You know this already, of course, for you’ve been reading reviews for years — which means you also probably know the rule that when the reviewer begins by writing about something other than the matter at hand, the review is probably negative. Don’t jump to any hasty conclusions, though — I dig George Griffin a lot, even if I’m not in love with It Pains Me To Say This, his latest — I only opened with that sidebar because the short itself is so Meta in its self-critical approach that I had to follow suit. Griffin, he of the signature boxy-head single-stroke-eyes style of minimalism, is the creator of many comic and abstract shorts I hope you remember fondly, including It’s a So-So Life, A Little Routine and L’Age Door.

It Pains Me To Say This is both a work of art and a critique of it, which is always handy for deflating pretensions. First, the work: George Griffin creates a short animated film in which Ken and Celeste attend a reunion. Celeste reminds Ken of how he called her “cunt” at last year’s gathering. He evades the issue. She insists. He says he was drunk/said something else/is now in love with her. It escalates. He pulls his dick out. She pulls out a gun and mows him down. Then she puts on a nametag and looks for conversation elsewhere.

Here is the critique: Griffin continues his animated short by pulling back to reveal an audience that’s just finished watching the adventures of George and Celeste. The audience boos violently. Cut to a public-affairs TV show: a series of talking heads debate misogyny and gun culture. The show’s host declares Ken, the cartoon actor, a surrogate for the filmmaker, driving Ken to therapy. The therapist traces Ken’s problems to the film’s design — boxy and unrealistic. Ken’s wife Rachel puts him on trial for being a sexist pig. Ken moves on. The film ends with Ken and Rachel in bed — Ken shirtless with tufts of hair poking out beneath his arms as Rachel complains, “Were the hairy armpits really necessary?”

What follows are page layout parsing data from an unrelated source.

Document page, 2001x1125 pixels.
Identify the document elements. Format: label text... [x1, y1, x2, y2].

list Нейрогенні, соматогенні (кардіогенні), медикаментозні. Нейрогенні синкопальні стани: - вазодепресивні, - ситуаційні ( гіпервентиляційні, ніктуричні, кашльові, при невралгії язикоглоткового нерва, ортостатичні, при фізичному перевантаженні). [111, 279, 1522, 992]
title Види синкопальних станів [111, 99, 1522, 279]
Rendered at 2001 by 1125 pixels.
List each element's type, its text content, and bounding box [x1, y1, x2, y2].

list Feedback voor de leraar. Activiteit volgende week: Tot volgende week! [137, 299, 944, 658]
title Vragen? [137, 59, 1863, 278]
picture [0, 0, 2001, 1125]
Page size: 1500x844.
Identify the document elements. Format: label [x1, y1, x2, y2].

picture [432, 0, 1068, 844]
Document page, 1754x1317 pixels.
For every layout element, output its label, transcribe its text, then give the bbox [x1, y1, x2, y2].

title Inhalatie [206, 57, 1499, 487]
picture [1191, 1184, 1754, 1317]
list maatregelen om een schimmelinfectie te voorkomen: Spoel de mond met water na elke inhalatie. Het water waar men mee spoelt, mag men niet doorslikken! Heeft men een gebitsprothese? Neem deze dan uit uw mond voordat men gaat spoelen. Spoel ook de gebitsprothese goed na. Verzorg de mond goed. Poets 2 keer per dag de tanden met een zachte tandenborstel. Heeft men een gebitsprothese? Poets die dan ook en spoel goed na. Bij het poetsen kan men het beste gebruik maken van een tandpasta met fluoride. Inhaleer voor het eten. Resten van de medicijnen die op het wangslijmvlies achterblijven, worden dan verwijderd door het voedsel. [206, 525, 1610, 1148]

All very inside stuff — but beyond the fact that the voices and faces are probably all people Griffin knows, this is something that any artist pushing the envelope of acceptability can relate to. I’m sure Neil LaBute probably lived something hauntingly similar to this scenario. The voice acting isn’t extremely dynamic, but it’s honest. The digitally-manipulated traditional animation is rough-and-ready. And the opening and closing tune is by Joel Forrester, and I dearly love any opportunity to sample a new tune by a member of the late and lamented Microscopic Septet. Bearing in mind that rarely do we get a chance to see any short animator’s back catalogue, I’m pleased to report that Griffin has a DVD called Griffiti with 146 minutes of goodies from his filmography.